Congress’s latest omnibus spending bill will effectively eliminate federal Pell Grant funding for an estimated 143,000 low-income college students starting in July. The Pell Grant cuts come just a month after budget estimates showed the popular program would run a surplus in 2012.
The Republican-controlled House of Representatives and the Democratic-controlled Senate passed a $1 trillion spending measure Dec. 19 that included major changes to Pell Grant eligibility.
Students who take more than six years to earn a college degree no longer will qualify for Pell Grant money, meaning 63,000 recipients will have to look elsewhere for tuition. The former eligibility cap was for students who had taken nine years to finish school.
The Congressional changes also will eliminate Pell Grant awards of $277 to $550, and students without a high school diploma or GED will not receive Pell funding, even if they pass the “ability to benefit” test once used to secure Pell Grants. That provision alone will remove 65,000 students from the Pell Grant program.
The changes to Pell Grant qualifications will “blindside” students when they go into effect July 1, said Rich Williams, higher-education advocate for the U.S. Public Interest Research Groups (PIRG), which published a report on the impact of the Pell Grant shifts.
“At a time when student debt is at an all-time high, Congress has failed to deliver on an agreement [that] helps struggling students pay for college and make it to graduation,” Williams said.

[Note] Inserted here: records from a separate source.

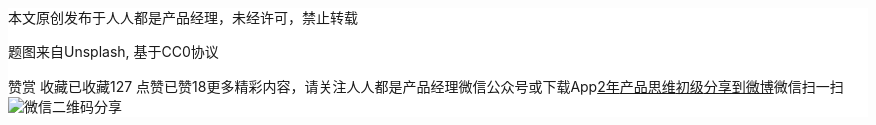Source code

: 本文原创发布于人人都是产品经理，未经许可，禁止转载

题图来自Unsplash, 基于CC0协议

赞赏 收藏已收藏127 点赞已赞18更多精彩内容，请关注人人都是产品经理微信公众号或下载App[2年](https://www.woshipm.com/tag/2%e5%b9%b4)[产品思维](https://www.woshipm.com/tag/%e4%ba%a7%e5%93%81%e6%80%9d%e7%bb%b4)[初级](https://www.woshipm.com/tag/%e5%88%9d%e7%ba%a7)[分享到微博](https://service.weibo.com/share/share.php?appkey=2775287854&title=深度｜如何让你的产品思维卓有成效？&url=https://www.woshipm.com/pmd/5518961.html&pic=https://image.woshipm.com/wp-files/2022/07/6A6GBPYXaboakcdV9VTP.jpg)微信扫一扫![微信二维码](https://api.pwmqr.com/qrcode/create/?url=https://www.woshipm.com/pmd/5518961.html)分享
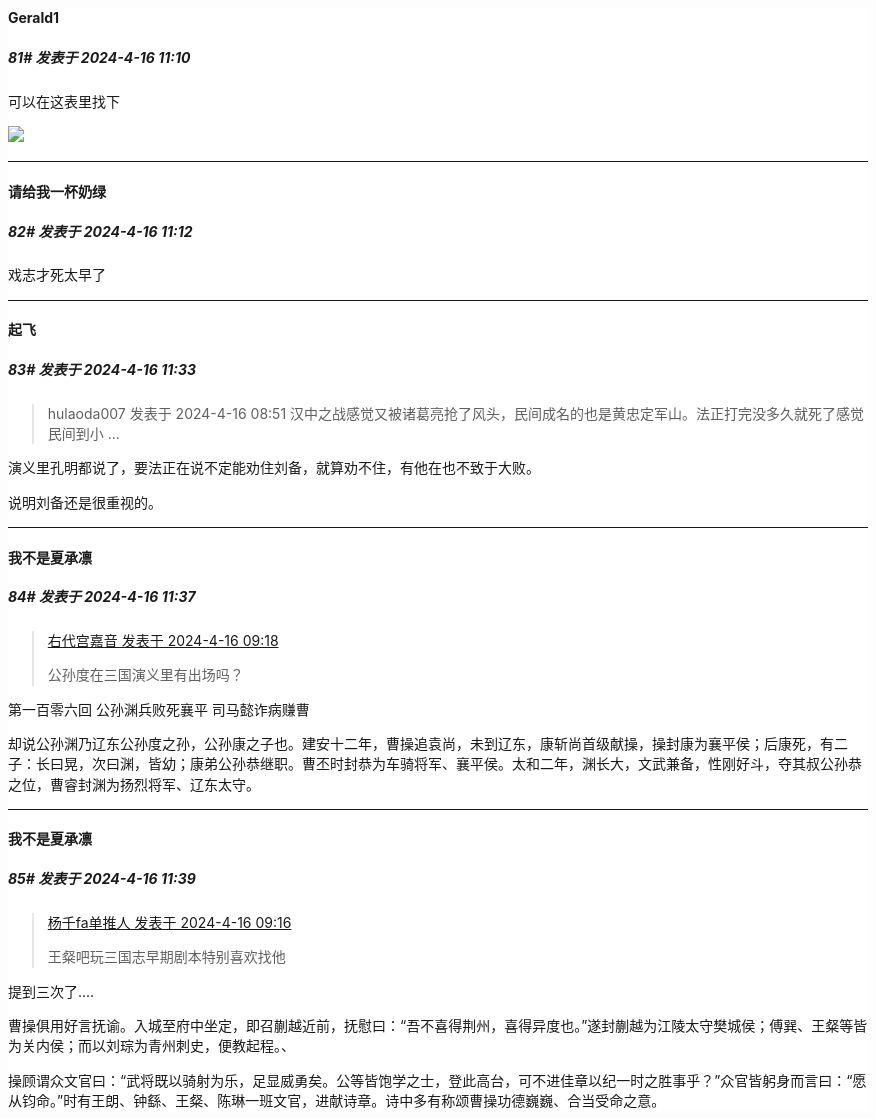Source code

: ####  Gerald1  
##### 81#       发表于 2024-4-16 11:10

可以在这表里找下

<img src="https://vip2.loli.io/2022/10/24/YcAmiJ1IHM5waGU.jpg" referrerpolicy="no-referrer">

*****

####  请给我一杯奶绿  
##### 82#       发表于 2024-4-16 11:12

戏志才死太早了


*****

####  起飞  
##### 83#       发表于 2024-4-16 11:33

<blockquote>hulaoda007 发表于 2024-4-16 08:51
汉中之战感觉又被诸葛亮抢了风头，民间成名的也是黄忠定军山。法正打完没多久就死了感觉民间到小 ...</blockquote>
演义里孔明都说了，要法正在说不定能劝住刘备，就算劝不住，有他在也不致于大败。

说明刘备还是很重视的。


*****

####  我不是夏承凛  
##### 84#       发表于 2024-4-16 11:37

<blockquote><a href="httphttps://bbs.saraba1st.com/2b/forum.php?mod=redirect&amp;goto=findpost&amp;pid=64612689&amp;ptid=2180013" target="_blank">右代宫嘉音 发表于 2024-4-16 09:18</a>

公孙度在三国演义里有出场吗？</blockquote>
第一百零六回 公孙渊兵败死襄平 司马懿诈病赚曹

却说公孙渊乃辽东公孙度之孙，公孙康之子也。建安十二年，曹操追袁尚，未到辽东，康斩尚首级献操，操封康为襄平侯；后康死，有二子：长曰晃，次曰渊，皆幼；康弟公孙恭继职。曹丕时封恭为车骑将军、襄平侯。太和二年，渊长大，文武兼备，性刚好斗，夺其叔公孙恭之位，曹睿封渊为扬烈将军、辽东太守。

*****

####  我不是夏承凛  
##### 85#       发表于 2024-4-16 11:39

<blockquote><a href="httphttps://bbs.saraba1st.com/2b/forum.php?mod=redirect&amp;goto=findpost&amp;pid=64612655&amp;ptid=2180013" target="_blank">杨千fa单推人 发表于 2024-4-16 09:16</a>

王粲吧玩三国志早期剧本特别喜欢找他</blockquote>
提到三次了....

曹操俱用好言抚谕。入城至府中坐定，即召蒯越近前，抚慰曰：“吾不喜得荆州，喜得异度也。”遂封蒯越为江陵太守樊城侯；傅巽、王粲等皆为关内侯；而以刘琮为青州刺史，便教起程。、

操顾谓众文官曰：“武将既以骑射为乐，足显威勇矣。公等皆饱学之士，登此高台，可不进佳章以纪一时之胜事乎？”众官皆躬身而言曰：“愿从钧命。”时有王朗、钟繇、王粲、陈琳一班文官，进献诗章。诗中多有称颂曹操功德巍巍、合当受命之意。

The Congressional bill also reduces the income level under which a student will be eligible to receive the maximum Pell Grant amount, from $30,000 to $23,000, and it eliminates a six-month grade period on federal student loan payments.
Congress’s tightening of Pell Grant eligibility comes a month after federal budget numbers showed that Pell Grants had been slightly overfunded for the fiscal 2012 year.
This proved a marked difference from recent years, when lawmakers “knowingly underfunded the program, throwing fuel on the Pell Grant funding fire,” according to the New America Foundation’s Higher Ed Watch, which tracks federal education policies.